View Issue Details

IDProjectCategoryView StatusLast Update
0002706CentOS-5yumpublic2009-01-07 17:33
Reporteroroboros 
PrioritynormalSeverityminorReproducibilityrandom
Status feedbackResolutionopen 
Product Version5.1 
Target VersionFixed in Version 
Summary0002706: Yum randomly fails with floating point exception
Description[root@dnvr-xcos-2 ~]# yum update
Floating point exception
[root@dnvr-xcos-2 ~]# uname -a
Linux dnvr-xcos-2.rockynet.com 2.6.18-53.1.4.el5xen #1 SMP Fri Nov 30 01:53:35 EST 2007 i686 i686 i386 GNU/Linux
[root@dnvr-xcos-2 ~]#
Additional InformationThis is from a very default 5.1 install where the only additional package selected was "virtualization". Xen kernel is running and it doesn't seem to matter whether there are VMs running or not. Also LDAP authentication was configured.

From moment to moment yum will randomly work or not. Often even invoking "yum" with no arguments to get the help will also produce this same floating point exception.

Have reproduced across several different hardware platforms (all x86) using different sets of installation media (another co-worker in another city has also run into it).
TagsNo tags attached.

Activities

kbsingh@karan.org

kbsingh@karan.org

2008-02-23 23:10

administrator   ~0006932

you need to provide more details on howto reproduce this issue. Attach anaconda install files ( all 3 from /root - and also anaconda logs from syslog ), also include kickstarts you might have used as well as specific system information.
range

range

2008-02-24 13:16

administrator   ~0006933

Did you update the machine from CentOS 4 via yum?
schlisko

schlisko

2008-03-10 11:38

reporter   ~0007011

I see same issue on two servers of one of our customers. I is a fresh install with 5.0 updated to 5.1.

kernel-xen-2.6.18-53.1.4.el5
xen-libs-3.0.3-41.el5
xen-3.0.3-41.el5

strace yum install unison

ends up with

...
open("/etc/rpm/platform", O_RDONLY|O_LARGEFILE) = 6
fcntl64(6, F_SETFD, FD_CLOEXEC) = 0
fstat64(6, {st_mode=S_IFREG|0644, st_size=18, ...}) = 0
mmap2(NULL, 8192, PROT_READ|PROT_WRITE, MAP_PRIVATE|MAP_ANONYMOUS, -1, 0) = 0xb7c83000
poll([{fd=6, events=POLLIN, revents=POLLIN}], 1, 1000) = 1
gettimeofday({1205139784, 308562}, NULL) = 0
nanosleep({0, 20000000}, {3085993304, 4818720}) = 0
gettimeofday({1205139784, 308562}, NULL) = 0
--- SIGFPE (Floating point exception) @ 0 (0) ---
+++ killed by SIGFPE +++
dsdee

dsdee

2008-03-26 20:06

reporter   ~0007068

I'm seeing the same thing on two of my systems, one is a base, Dom0 system running CentOS 5.1 on an Intel Quad Core 2 Duo, and the other is on a DomU on the same Dom0. It is sporadic -- sometimes it works fine, sometimes, I get the FPE repeatedly until I let it sit for a bit, then it is fine.
senomoto

senomoto

2008-04-03 15:27

reporter   ~0007081

I have the same problem with CentOS 5.0 updated to 5.1 .

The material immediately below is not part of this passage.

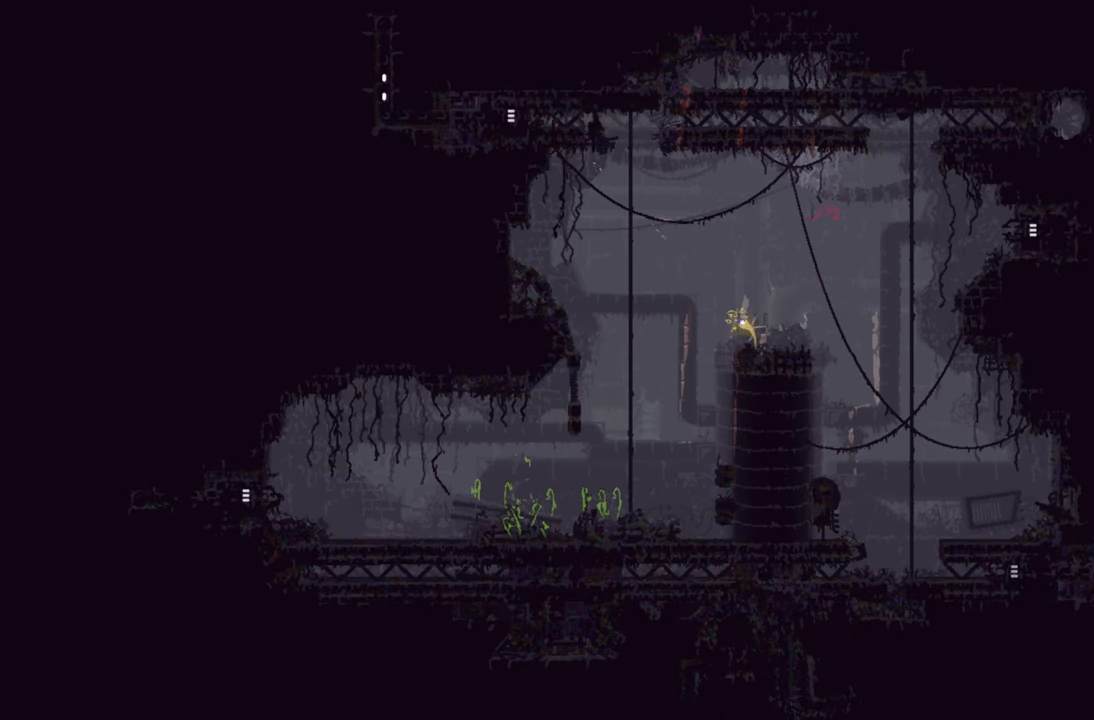
{"buttons": [], "left_stick": "up-left", "right_stick": "center", "events": []}
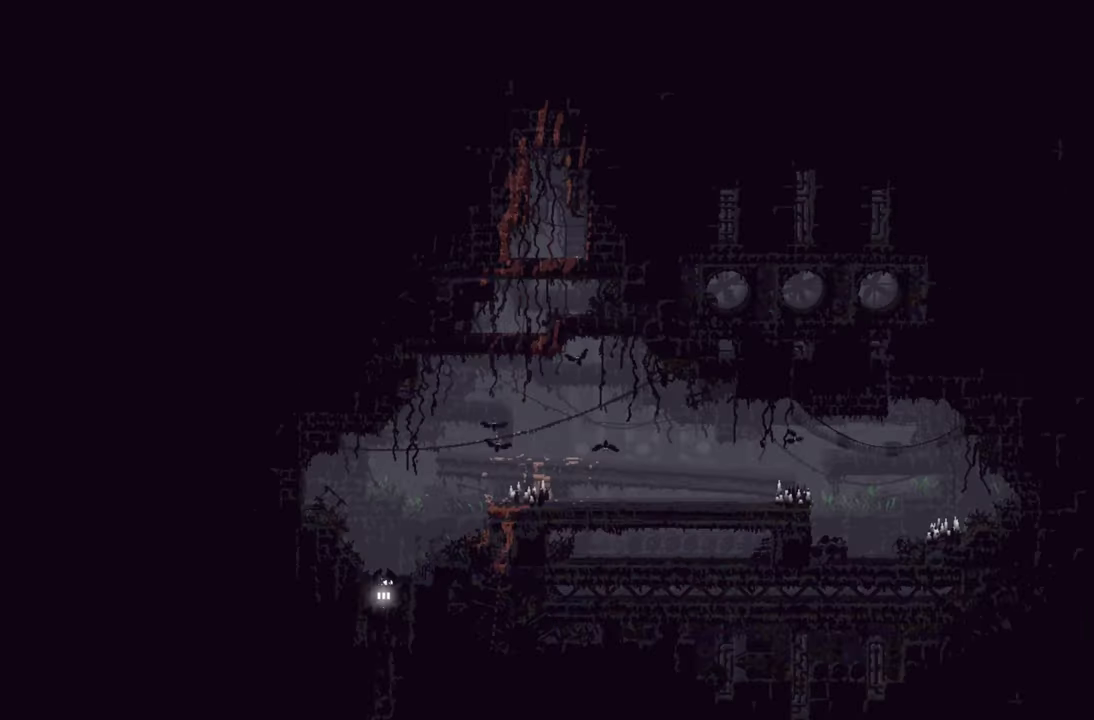
{"buttons": [], "left_stick": "center", "right_stick": "center", "events": [[83, "left_stick", "center"]]}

kernel-xen-2.6.18-53.1.13.el5
xen-3.0.3-41.el5
xen-libs-3.0.3-41.el5
2x Dual-Core AMD Opteron(tm) Processor 2210, 4GB RAM.

I saw this problem using rpm, but at present moment I can't reproduce the problem.
oroboros

oroboros

2008-04-03 16:01

reporter   ~0007087

Preliminary evidence suggests this may be related to a clock synchronization problem as configuring ntp may resolve it.

Our installs where this failed were fresh installs of 5.1 from DVD onto newly formatted filesystems.
dsdee

dsdee

2008-04-03 16:04

reporter   ~0007088

I'm not sure I could agree with that; I do run ntpdate hourly on both my DomU and Dom0 machines that I am receiving this error on. Some DomU's get this inconsistently, and some don't get it at all.

Also, I should have stated earlier that usually when I get the error with YUM, I also can get it with RPM.

Next time I see it, I will try to remember to capture an STRACE of the execution.
Jeff_S

Jeff_S

2008-04-04 21:24

developer   ~0007098

This seems to be a xen bug. Here's the end of a big thread on a similar crash:
http://osdir.com/ml/emulators.xen.devel/2004/msg02546.html

If you go to one of the older messages in the thread, there's a test program provided which seems to be able to reproduce the crash more consistently.
pileofrogs

pileofrogs

2008-12-24 20:03

reporter   ~0008506

I also have this problem, but I seem to have found the solution:

This issue is a problem in RPM having something to do with sleeping and counting cycles.

According to this post:

http://lists.xensource.com/archives/html/xen-devel/2008-07/msg00609.html

More recent versions of RPM have fixed this problem. So, if CentOS were to upgrade, this problem would be fixed.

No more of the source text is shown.